French Tech Startup Launches Redefining Refrigeration System In Nigeria
A French tech startup, Koolboks, has launched a redefining refrigeration system in Nigeria aimed at using geospatial technology and solar power to provide sustainable refrigeration in not only Nigeria but Africa.
In view of this, the startup is focused on serving the Nigerian market and making cooling affordable, accessible and therefore means that without public electricity, small business owners and homes have no issue effectively storing and managing their perishable goods.
According to the French based company, the system comes up with solar-powered freezers that depend less on public power but more on solar energy to power the products.
Speaking recently in Lagos, the co-founder of Koolboks, Mr. Dominic Ayoola, said they basically intend to democratise the way the world experiences cooling.
He noted that their mission is to make cooling affordable and accessible to everyone that needs it in Africa.
According to him, “About 40 percent of food is wasted in emerging markets; also, we have about five out of every ten patients that get to die due to vaccine spoilage. We know that affording a refrigerator is usually expensive and when you have it, there is no electricity.

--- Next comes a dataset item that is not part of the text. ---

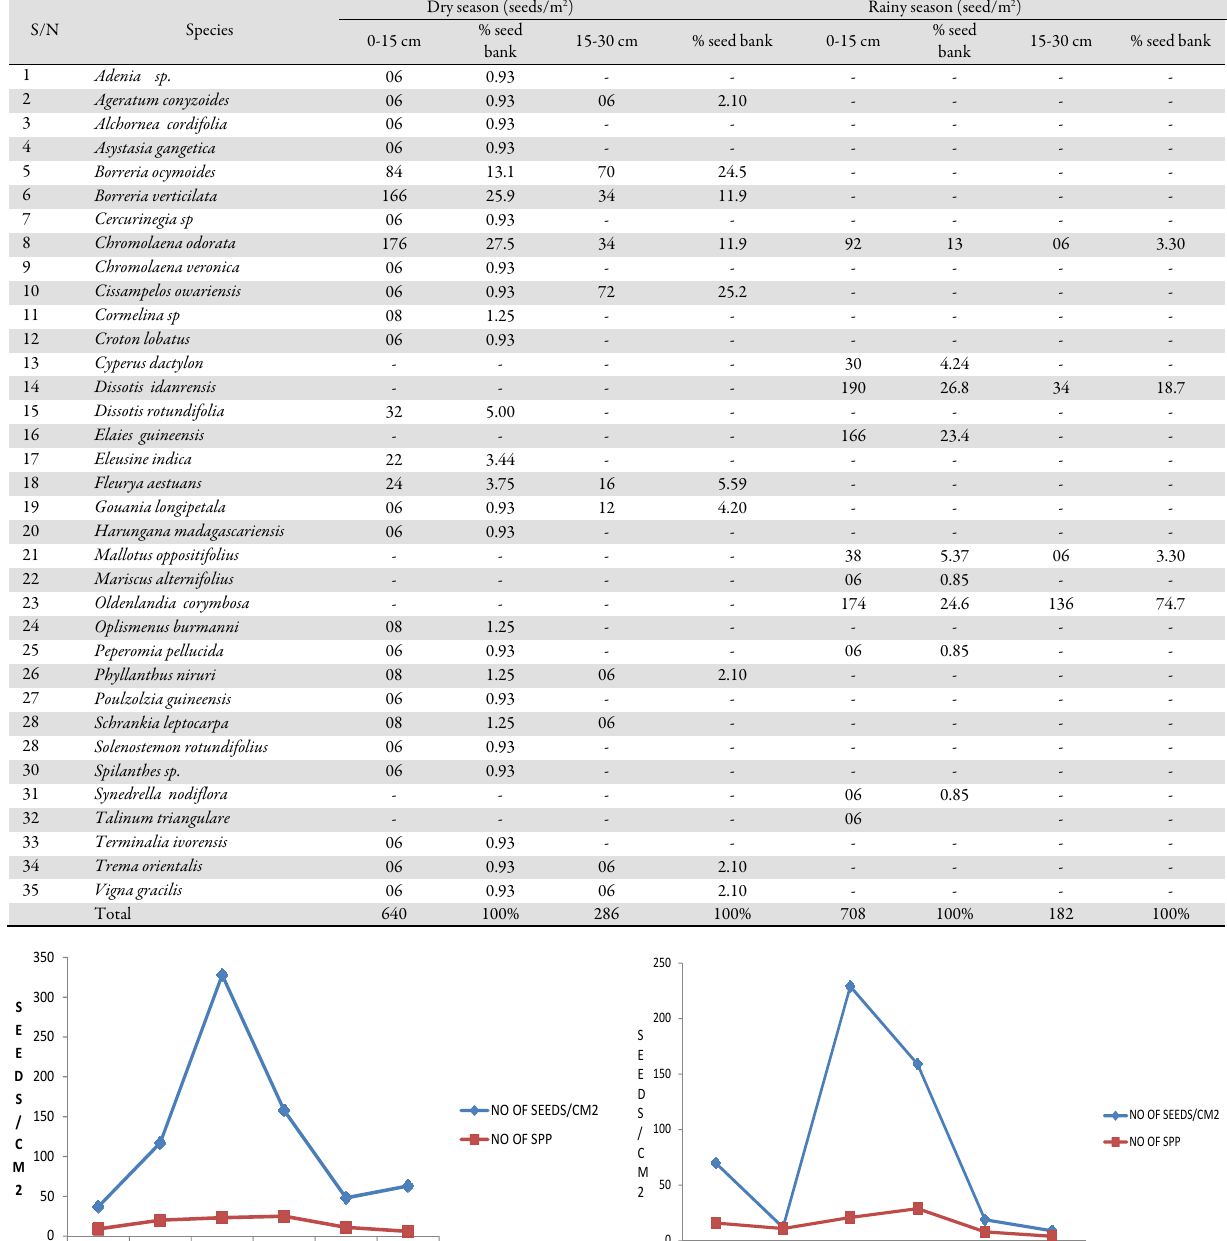
Table 3. Mean density (seeds/m 2 ) and percentage contribution of each species in the seed bank of riparian forest in both dry and rainy season at 0-15 cm and 15-30 cm S/N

“Over 600 million people in sub-Saharan Africa today lack access to electricity and therefore lack access to refrigeration. And when they even have refrigeration, the cost of owning one is usually an uneasy task. Because after getting a refrigerator, they typically have to get a generator and then you start buying fuel to be able to run your refrigerator.
“Most of the refrigerants that are being used are dangerous refrigerants. They have been banned in the West, and these are 80,000 times more dangerous than carbon, but that is what still exists in African countries,” he said.
As an innovation to recreate cooling systems and offers a variety of other advantages, he maintained that Koolboks creates an affordable off-grid solution that is able to generate continuous refrigeration for up to four days, even in the absence of power and limited sunlight.